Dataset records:
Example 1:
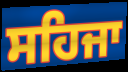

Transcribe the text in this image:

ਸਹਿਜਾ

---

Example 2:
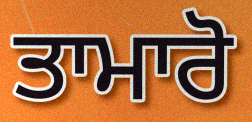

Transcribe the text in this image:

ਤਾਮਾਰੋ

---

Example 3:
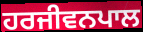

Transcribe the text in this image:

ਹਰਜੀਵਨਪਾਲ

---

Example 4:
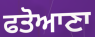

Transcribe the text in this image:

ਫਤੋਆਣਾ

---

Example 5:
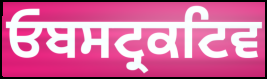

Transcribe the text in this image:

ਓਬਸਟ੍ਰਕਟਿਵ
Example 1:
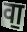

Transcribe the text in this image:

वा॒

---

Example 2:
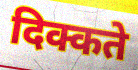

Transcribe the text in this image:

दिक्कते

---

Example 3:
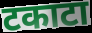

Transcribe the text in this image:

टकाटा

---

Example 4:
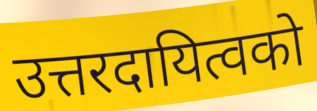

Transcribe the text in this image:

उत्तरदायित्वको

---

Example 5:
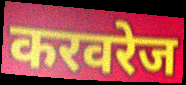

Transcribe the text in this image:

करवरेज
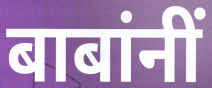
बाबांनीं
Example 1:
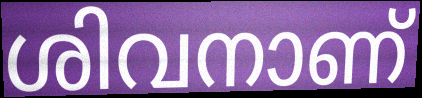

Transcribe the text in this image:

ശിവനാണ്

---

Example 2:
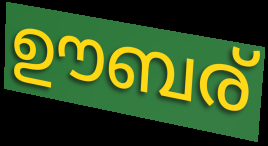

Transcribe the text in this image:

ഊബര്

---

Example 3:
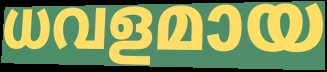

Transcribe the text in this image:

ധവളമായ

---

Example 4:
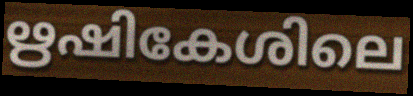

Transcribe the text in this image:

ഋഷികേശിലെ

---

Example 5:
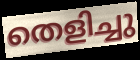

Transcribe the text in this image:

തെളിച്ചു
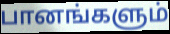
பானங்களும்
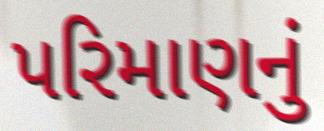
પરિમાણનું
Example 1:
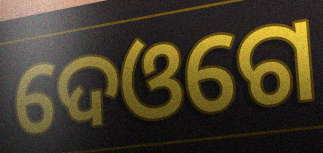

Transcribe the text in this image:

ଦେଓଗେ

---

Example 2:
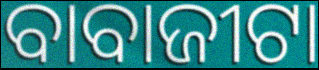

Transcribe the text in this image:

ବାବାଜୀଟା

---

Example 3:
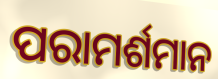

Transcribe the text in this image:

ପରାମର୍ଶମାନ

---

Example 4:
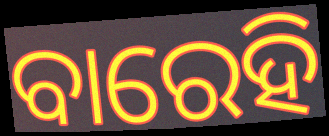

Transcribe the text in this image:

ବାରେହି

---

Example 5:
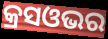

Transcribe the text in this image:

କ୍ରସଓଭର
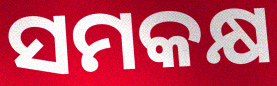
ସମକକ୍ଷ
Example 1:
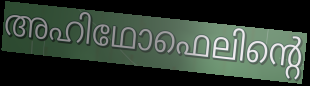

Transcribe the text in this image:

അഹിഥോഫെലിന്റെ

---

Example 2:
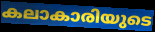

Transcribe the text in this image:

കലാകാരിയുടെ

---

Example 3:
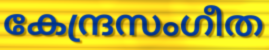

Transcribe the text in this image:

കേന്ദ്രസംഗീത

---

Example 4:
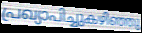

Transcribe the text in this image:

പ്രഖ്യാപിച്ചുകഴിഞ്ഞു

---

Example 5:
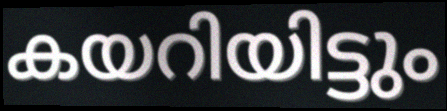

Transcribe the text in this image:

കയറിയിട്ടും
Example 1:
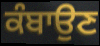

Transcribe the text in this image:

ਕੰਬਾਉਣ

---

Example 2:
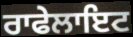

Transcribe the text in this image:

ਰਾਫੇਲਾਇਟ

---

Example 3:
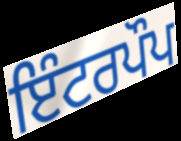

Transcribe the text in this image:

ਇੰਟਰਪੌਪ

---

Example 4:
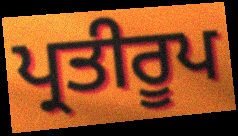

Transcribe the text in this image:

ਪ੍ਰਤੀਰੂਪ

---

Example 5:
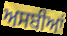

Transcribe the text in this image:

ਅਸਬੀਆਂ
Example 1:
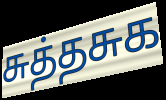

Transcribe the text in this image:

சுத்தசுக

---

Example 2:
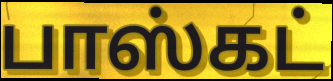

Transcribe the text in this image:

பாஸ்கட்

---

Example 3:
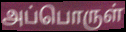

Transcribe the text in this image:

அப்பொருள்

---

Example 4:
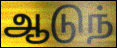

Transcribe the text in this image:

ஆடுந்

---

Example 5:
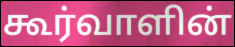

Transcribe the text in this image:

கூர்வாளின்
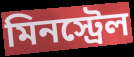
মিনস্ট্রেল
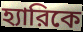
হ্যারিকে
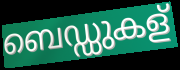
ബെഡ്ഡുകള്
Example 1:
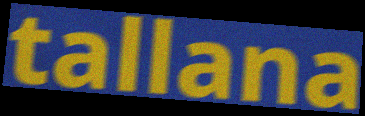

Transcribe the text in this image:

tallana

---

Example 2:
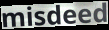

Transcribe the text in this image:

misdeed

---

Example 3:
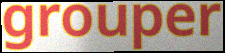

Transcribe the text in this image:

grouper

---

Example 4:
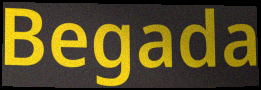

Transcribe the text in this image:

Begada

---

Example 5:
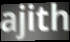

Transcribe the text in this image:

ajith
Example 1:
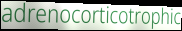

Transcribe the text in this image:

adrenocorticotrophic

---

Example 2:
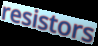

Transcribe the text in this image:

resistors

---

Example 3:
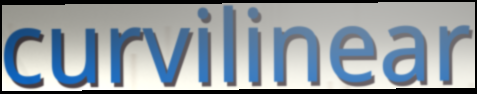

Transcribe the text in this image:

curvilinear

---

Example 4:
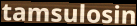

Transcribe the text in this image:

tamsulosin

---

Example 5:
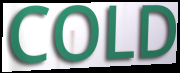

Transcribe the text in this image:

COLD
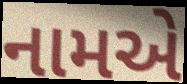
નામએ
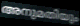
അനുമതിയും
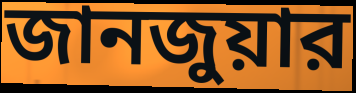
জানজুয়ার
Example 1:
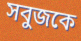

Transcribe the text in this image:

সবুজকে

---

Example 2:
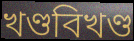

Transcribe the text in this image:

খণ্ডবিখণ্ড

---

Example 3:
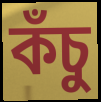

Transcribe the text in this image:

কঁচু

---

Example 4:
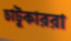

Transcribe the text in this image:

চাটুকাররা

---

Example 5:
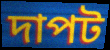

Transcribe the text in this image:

# Given exercise
Copy all of the entries above line for line, without the pictures.

# Task solution
Example 1:

Transcribe the text in this image:

ਸਹਿਜਾ

---

Example 2:

Transcribe the text in this image:

ਤਾਮਾਰੋ

---

Example 3:

Transcribe the text in this image:

ਹਰਜੀਵਨਪਾਲ

---

Example 4:

Transcribe the text in this image:

ਫਤੋਆਣਾ

---

Example 5:

Transcribe the text in this image:

ਓਬਸਟ੍ਰਕਟਿਵ
Example 1:

Transcribe the text in this image:

वा॒

---

Example 2:

Transcribe the text in this image:

दिक्कते

---

Example 3:

Transcribe the text in this image:

टकाटा

---

Example 4:

Transcribe the text in this image:

उत्तरदायित्वको

---

Example 5:

Transcribe the text in this image:

करवरेज
बाबांनीं
Example 1:

Transcribe the text in this image:

ശിവനാണ്

---

Example 2:

Transcribe the text in this image:

ഊബര്

---

Example 3:

Transcribe the text in this image:

ധവളമായ

---

Example 4:

Transcribe the text in this image:

ഋഷികേശിലെ

---

Example 5:

Transcribe the text in this image:

തെളിച്ചു
பானங்களும்
પરિમાણનું
Example 1:

Transcribe the text in this image:

ଦେଓଗେ

---

Example 2:

Transcribe the text in this image:

ବାବାଜୀଟା

---

Example 3:

Transcribe the text in this image:

ପରାମର୍ଶମାନ

---

Example 4:

Transcribe the text in this image:

ବାରେହି

---

Example 5:

Transcribe the text in this image:

କ୍ରସଓଭର
ସମକକ୍ଷ
Example 1:

Transcribe the text in this image:

അഹിഥോഫെലിന്റെ

---

Example 2:

Transcribe the text in this image:

കലാകാരിയുടെ

---

Example 3:

Transcribe the text in this image:

കേന്ദ്രസംഗീത

---

Example 4:

Transcribe the text in this image:

പ്രഖ്യാപിച്ചുകഴിഞ്ഞു

---

Example 5:

Transcribe the text in this image:

കയറിയിട്ടും
Example 1:

Transcribe the text in this image:

ਕੰਬਾਉਣ

---

Example 2:

Transcribe the text in this image:

ਰਾਫੇਲਾਇਟ

---

Example 3:

Transcribe the text in this image:

ਇੰਟਰਪੌਪ

---

Example 4:

Transcribe the text in this image:

ਪ੍ਰਤੀਰੂਪ

---

Example 5:

Transcribe the text in this image:

ਅਸਬੀਆਂ
Example 1:

Transcribe the text in this image:

சுத்தசுக

---

Example 2:

Transcribe the text in this image:

பாஸ்கட்

---

Example 3:

Transcribe the text in this image:

அப்பொருள்

---

Example 4:

Transcribe the text in this image:

ஆடுந்

---

Example 5:

Transcribe the text in this image:

கூர்வாளின்
মিনস্ট্রেল
হ্যারিকে
ബെഡ്ഡുകള്
Example 1:

Transcribe the text in this image:

tallana

---

Example 2:

Transcribe the text in this image:

misdeed

---

Example 3:

Transcribe the text in this image:

grouper

---

Example 4:

Transcribe the text in this image:

Begada

---

Example 5:

Transcribe the text in this image:

ajith
Example 1:

Transcribe the text in this image:

adrenocorticotrophic

---

Example 2:

Transcribe the text in this image:

resistors

---

Example 3:

Transcribe the text in this image:

curvilinear

---

Example 4:

Transcribe the text in this image:

tamsulosin

---

Example 5:

Transcribe the text in this image:

COLD
નામએ
അനുമതിയും
জানজুয়ার
Example 1:

Transcribe the text in this image:

সবুজকে

---

Example 2:

Transcribe the text in this image:

খণ্ডবিখণ্ড

---

Example 3:

Transcribe the text in this image:

কঁচু

---

Example 4:

Transcribe the text in this image:

চাটুকাররা

---

Example 5:

Transcribe the text in this image:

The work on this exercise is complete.